Above is the Paratrooper individual first aid kit. Include in it were one each of the following: Carlisle bandage, Sulfa powder for wound treatment, Morphine syrette for pain, and a tourniquet for critical bleeding care.

K rations in their shipping crate. The K ration was one of the main rations provided to the GI, and came in Breakfast, Lunch, and Dinner versions. While smaller than the later developed C Ration, they still proved bulky to pack with the individuals other equipment.

This shows the basic contents of a K ration. All of the individual items fit into the waxed box top left. This box was then inserted into the box top right. The waxing helped to hold out water and keep the contents fairly water proof.

A trio of M1 Garand rifles. The top one having a bayonet attached, the center with the M1 Grenade launcher in place. The M1 at bottom is broken down into its three main groups for carrying in the Griswold bag that it is laid out on.

A close up of the M1s with attachments.

A close up of the M1 prepped for the Griswold bag.

A pair of Trench guns (12 GA. Shot guns) is at the top of this picture. To the right on the crate are the 12 gauge shells in a bandolier. Below are the M1A1 Thompson, and the M3A1 "Grease Gun". Also pictured above is the BC-1000 radio.

The earlier M3 "Grease Gun" (not the later M3A1), and below that is the Browning Automatic Rifle (BAR), M-1918A2.

A collection of weapons. Included are a pair of Service Revolvers in holsters in the lower left, an ammo can of .30 caliber machine gun ammo. Two M1911 .45 caliber Automatic Colt Pistols (ACP) are to the right of the open crate. M1A1 carbines with paratrooper stocks are in the upper right of the photo, and along the right side are the M1919A6 .30 caliber machine gun and the M1919A4 .30 caliber machine gun. The A6 is identified by the shoulder stock and the A4 by it's tripod. The A4 also has the Traversing and elevation device fitted for the sustained fire role.

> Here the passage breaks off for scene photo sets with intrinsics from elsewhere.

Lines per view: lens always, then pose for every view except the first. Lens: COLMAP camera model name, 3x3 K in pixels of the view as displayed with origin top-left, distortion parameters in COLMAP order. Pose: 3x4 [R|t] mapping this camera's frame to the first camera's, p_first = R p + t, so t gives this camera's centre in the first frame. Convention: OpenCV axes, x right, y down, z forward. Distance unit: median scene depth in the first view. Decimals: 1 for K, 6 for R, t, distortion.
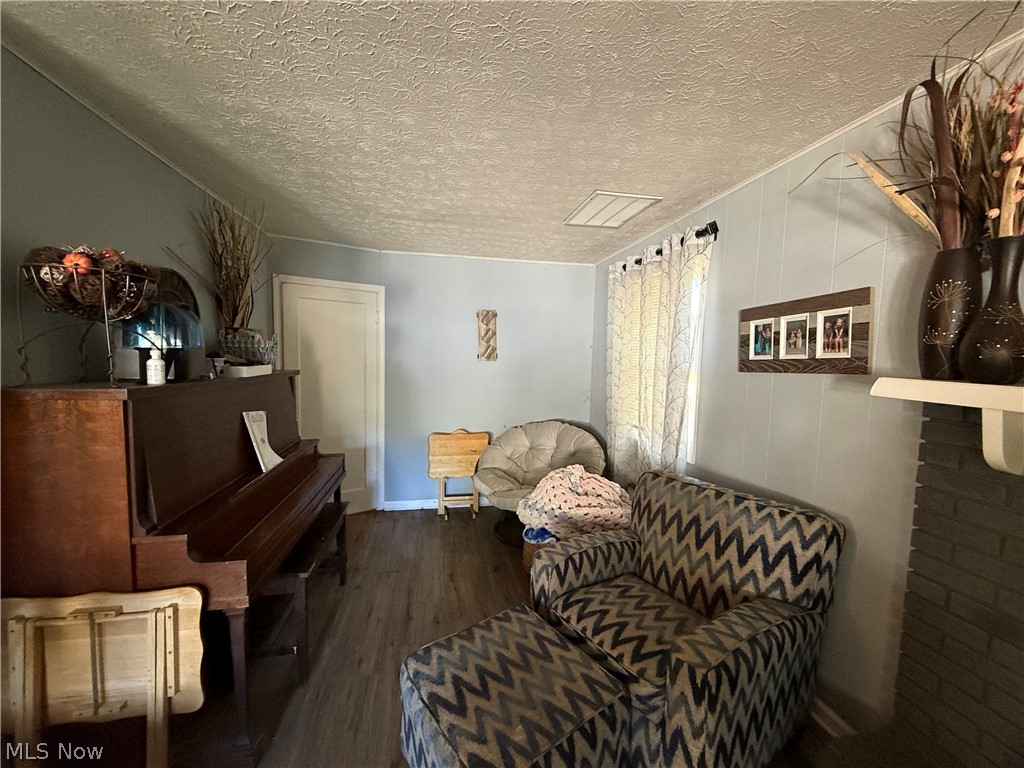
lens RADIAL K [[406.8, 0, 507.6], [0, 406.8, 383.5], [0, 0, 1]] dist [-0.000081, -0.000448]
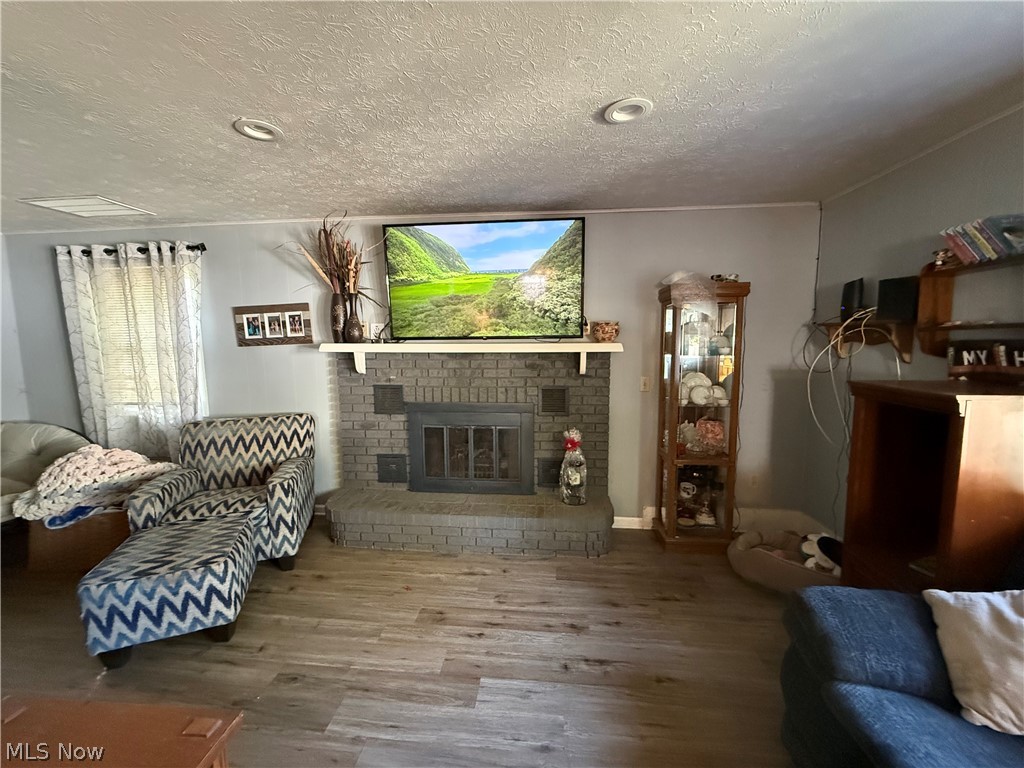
lens RADIAL K [[406.8, 0, 510.0], [0, 406.8, 384.4], [0, 0, 1]] dist [-0.000081, -0.000448]
pose [[0.268878, -0.134459, 0.953743, -0.871704], [0.087798, 0.989507, 0.114750, 0.035152], [-0.959164, 0.052883, 0.277862, -0.563895]]
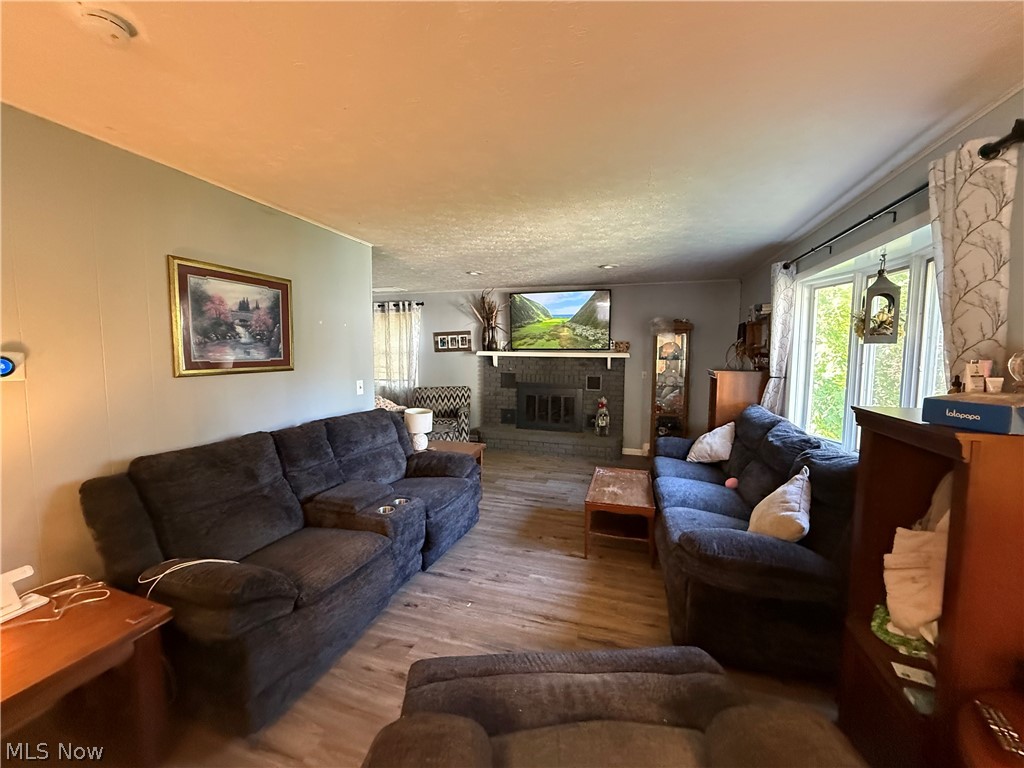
lens RADIAL K [[406.8, 0, 511.2], [0, 406.8, 385.2], [0, 0, 1]] dist [-0.000081, -0.000448]
pose [[0.463199, -0.096732, 0.880959, -2.548900], [0.072942, 0.994814, 0.070881, 0.057940], [-0.883247, 0.031427, 0.467853, -1.274263]]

Illustrated is the M9A1 bazooka. This was the second U.S. variant produced during the war. The M9A1 was an improved version of the original model (M1) it featured a vastly improved day/night sight, an improved shoulder stock, and was designed to be broken down into two pieces to facilitate tactical transport of the weapon.  Both the M1 and the M9A1 bazooka fired a 2.36 inch (60 mm) shaped charge projectile which was intended to penetrate and destroy enemy tanks and armored vehicles. Unfortunately the round proved to be too light to reliably and consistently be effective against German medium and heavy tanks. Also illustrated in the photo is an ammunition bag intended to carry three rounds in their cardboard packing tubes, and the crate which the tubes were shipped in.

The M1 81mm Mortar to the left and the two M2 60mm mortars top the right are pictured here. The 81mm mortar had smoke rounds as well as High Explosive (HE) rounds. The 60mm mortars had HE and Illuminating rounds available.